If you believe the Internet it's long forgotten.

It's some undocumented procedure to juggle around bits of a block (for a block cipher), e.g. -- 

1,2,3,4,5,6,7,8,9,10 will juggle to -- 

3,5,2,7,4,10,1,9,8,6

----------

## John R. Graham

It's not forgotten; it's just trivially weak, falling into the class called substitution ciphers. Any operation that has the property that, if you change one bit of the input, then exactly one bit of the output changes, is useless in cryptography. See also Ceaser Cipher.

- John

----------

## smartass

Formally a permutation is a bijection (one-to-one function) on the elements of {1 .. n } (set of numbers from 1 to n). The numbers 1 to n could be indices of some array of letter, bytes, etc. 

As John has said, it's quite weak, but it's one of the building blocks of discrete mathematics which is used in cryptography, so that's why you might have come across it.

----------

## dE_logics

It's used in DES. That's why I needed it.

I'll see to Ceaser Cipher and revise sets.

But can someone link an article?

----------

## John R. Graham

Not alone, but I think understand the ask a little better. It's because it's a well understood mathematical concept. (What is this "addition" that you speak of? Where is the instructional material?) DES was the first of a class of encryption algorithms called Feistel Ciphers. (An associate of mine was at IBM when Feistel invented it.) Wiki has some good material.
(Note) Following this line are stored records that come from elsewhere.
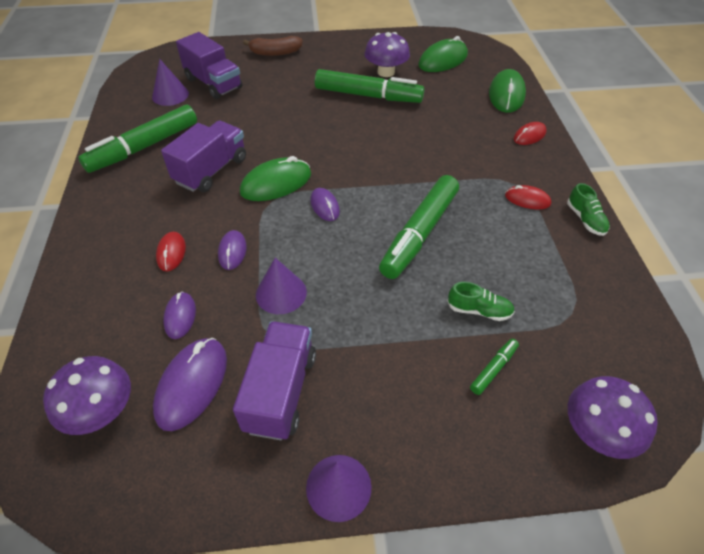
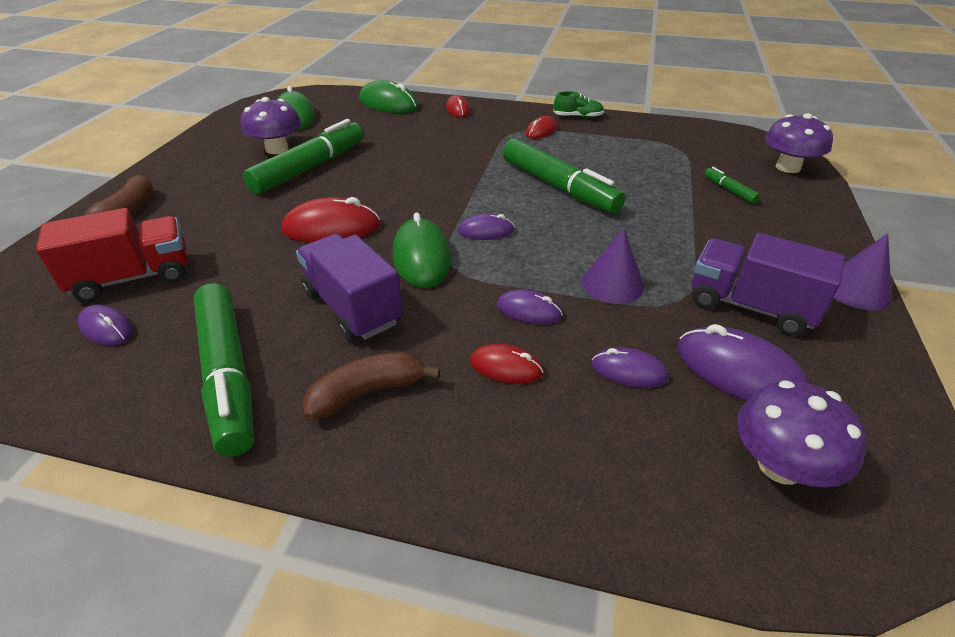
camera: 70 degrees left, 10 degrees down
(139, 200) = (367, 392): none -> brown banana
(170, 95) = (107, 328): purple cone -> purple mouse
(214, 83) = (133, 277): purple truck -> red truck
(294, 133) = (331, 228): none -> red mouse
(479, 310) = (665, 181): green shoe -> none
In the context of DES, the P-Boxes of each round of the DES algorithm rearrange the bits in an intermediate result block. Any rearrangement is a "permutation" and, in this context, that's all that it means. However, choosing the rearrangement pattern is part of the art of a good cipher, something I don't have the math to fully comprehend myself. (Cryptanalysis is a very narrow speciality and, although I'm a security architect, I'm a neophyte in that field.)
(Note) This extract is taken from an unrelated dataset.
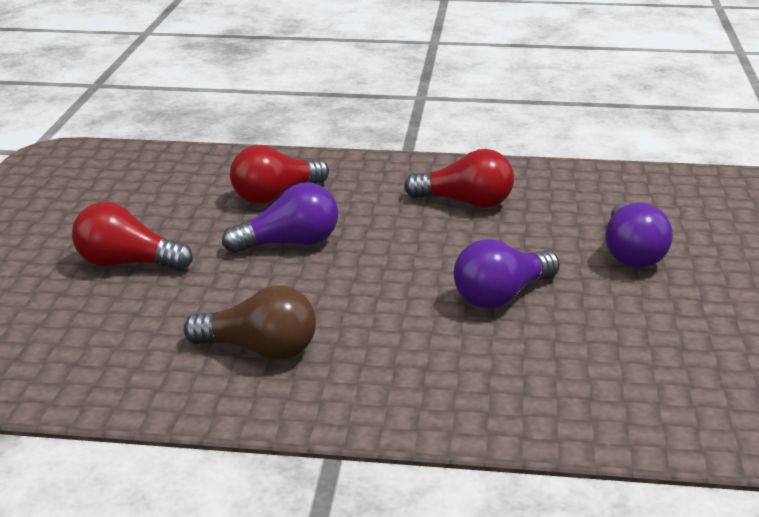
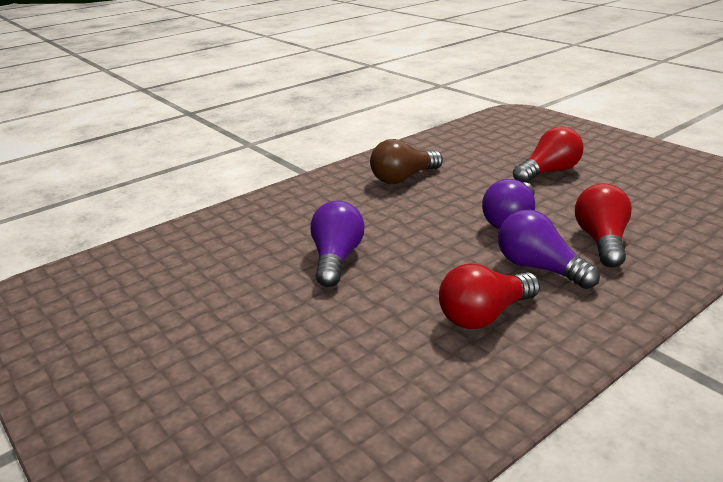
camera: 135 degrees right, 0 degrees up
(632, 253) = (291, 344): purple light bulb -> purple light bulb (539, 268)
If you've got specific questions, go ahead & ask.  :Wink: 

- John

----------

## dE_logics

 *smartass wrote:*   

> Formally a permutation is a bijection (one-to-one function) on the elements of {1 .. n } (set of numbers from 1 to n). The numbers 1 to n could be indices of some array of letter, bytes, etc. 
> 
> As John has said, it's quite weak, but it's one of the building blocks of discrete mathematics which is used in cryptography, so that's why you might have come across it.

 

But in Simplified DES, what's the relation?

----------

## John R. Graham

I'd never heard of Simplified DES but I imagine it has S-Boxes and P-Boxes, just like standard DES. (See my post just before your last one.)

-  John

----------

## dE_logics

 *John R. Graham wrote:*   

> Not alone, but I think understand the ask a little better. It's because it's a well understood mathematical concept. (What is this "addition" that you speak of? Where is the instructional material?) DES was the first of a class of encryption algorithms called Feistel Ciphers. (An associate of mine was at IBM when Feistel invented it.) Wiki has some good material. In the context of DES, the P-Boxes of each round of the DES algorithm rearrange the bits in an intermediate result block. Any rearrangement is a "permutation" and, in this context, that's all that it means. However, choosing the rearrangement pattern is part of the art of a good cipher, something I don't have the math to fully comprehend myself. (Cryptanalysis is a very narrow speciality and, although I'm a security architect, I'm a neophyte in that field.)
> 
> If you've got specific questions, go ahead & ask. 

 

By now I've just 1 question left.

Taking this into reference -- 

http://elc.cu.edu.eg/elcmoodledata/90/moddata/scorm/288/01.htm

Are all permutation operations user function, or does the user/reader decide what permutations are to be made?

----------

## John R. Graham

In a Feistel cipher, the encryption algorithm designer decides what permutations are to be made. All permutations are fixed (i.e., decided at algorithm definition time). The key doesn't affect these at all. An interesting historical fact about DES is that the initial and final permutations add no security at all. They were intentionally added to make software implementations of DES perform poorly. You see, permutation in hardware is a zero (time and implementation) cost feature: just hook the wires up in the prescribed order.

- John

----------

## dE_logics

Funny facts. It did not improve encryption, but it surly made the concept encrypted.

Thanks a LOT for the clarification. This bit was missing from all text on the Internet. Hope this post will help others.

----------